X-Ray Images of Quasars Confirm Results of Penn State Graduate Student


Astronomers at the Harvard-Smithsonian Center for Astrophysics have published research results that provide confirmation of a common feature among quasars, which are accreting, supermassive black holes that gobble up matter at a rate of more than one solar mass each year and produce enormous amounts of energy and light. The researchers' results, based on observations made with the Chandra X-ray Observatory, confirm results published earlier by a team led by Sarah Gallagher, a graduate student at Penn State.

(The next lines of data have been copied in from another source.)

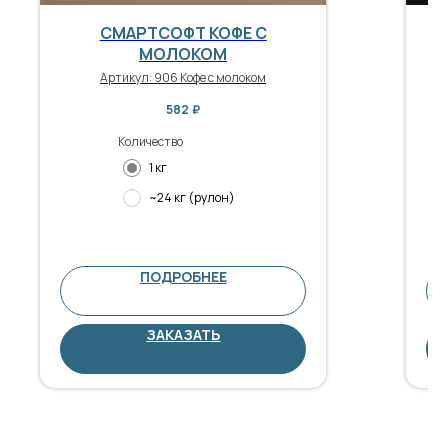
СМАРТСОФТ КОФЕ С
МОЛОКОМ
Артикул:
906 Кофе с молоком
582
₽
Количество
1 кг
~24 кг (рулон)
ПОДРОБНЕЕ
ЗАКАЗАТЬ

According to Gallagher's research, "shrouded" quasars, those that are seen through material blowing off the accretion disk in an energetic wind, do produce important X-ray emissions. Her esearch showed definitively for the first time that there was absorption of X-rays by material along the line of site and the researchers from the Harvard-Smithsonian Center for Astrophysics have confirmed this result with a larger sample.

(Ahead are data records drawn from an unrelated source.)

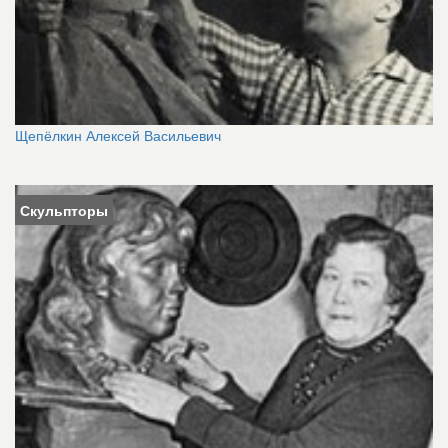
Щепёлкин Алексей Васильевич
Скульпторы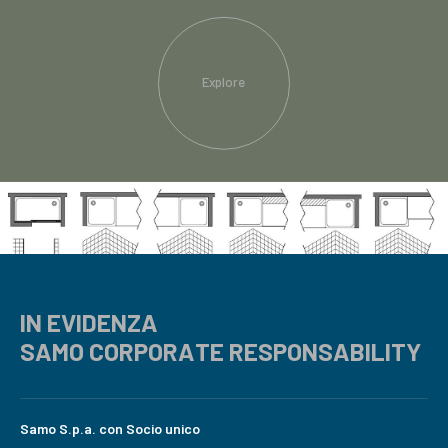
Explore
IN EVIDENZA
SAMO CORPORATE RESPONSABILITY
Samo S.p.a. con Socio unico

She made her initial findings in 1999 and 2000 with the Advanced Satellite for Cosmology and Astrophysics (ASCA), a joint project between NASA and Japan that has since fallen back to Earth. She has been working on extending those results using Chandra.

"You can think of the quasar as being sort of a messy eater," Gallagher said. "It does not eat everything that comes close to the black hole and maybe it spits out as much as it eats as a wind coming off the accretion disk. If you look through the wind, then you see a 'hrouded' quasar."

Having found a way to see through the shroud to the X-ray source close to the black hole itself has provided an important opportunity for astronomers.

"X-rays are generated closer to the black hole than other type of light, and so they are important because they give you information about the environment that you could not get in any other way," Gallagher said. "The reason this particular class of quasars is interesting is that they're the only ones that allow you to study the wind. If you want to know what the environment is like, you want to look through that material. Our next step would be to make a connection with what we see with an optical telescope to try to predict what we're going to see when we look at a shrouded quasar with an x-ray telescope."

Chandra's Advanced CCD Imaging Spectrometer (ACIS) was conceived and developed for NASA by Penn State and Massachusetts Institute of Technology under the leadership of Penn State professor of astronomy Gordon Garmire. The ACIS detector is a sophisticated version of the CCD detectors commonly used in digital cameras and video cameras. NASA's Marshall Space Flight Center in Huntsville, Alabama, manages the Chandra program. TRW, Inc., of Redondo Beach, California, is the prime contractor for the spacecraft. The Smithsonian's Chandra X-ray Center controls science and flight operations from Cambridge, Massachusetts.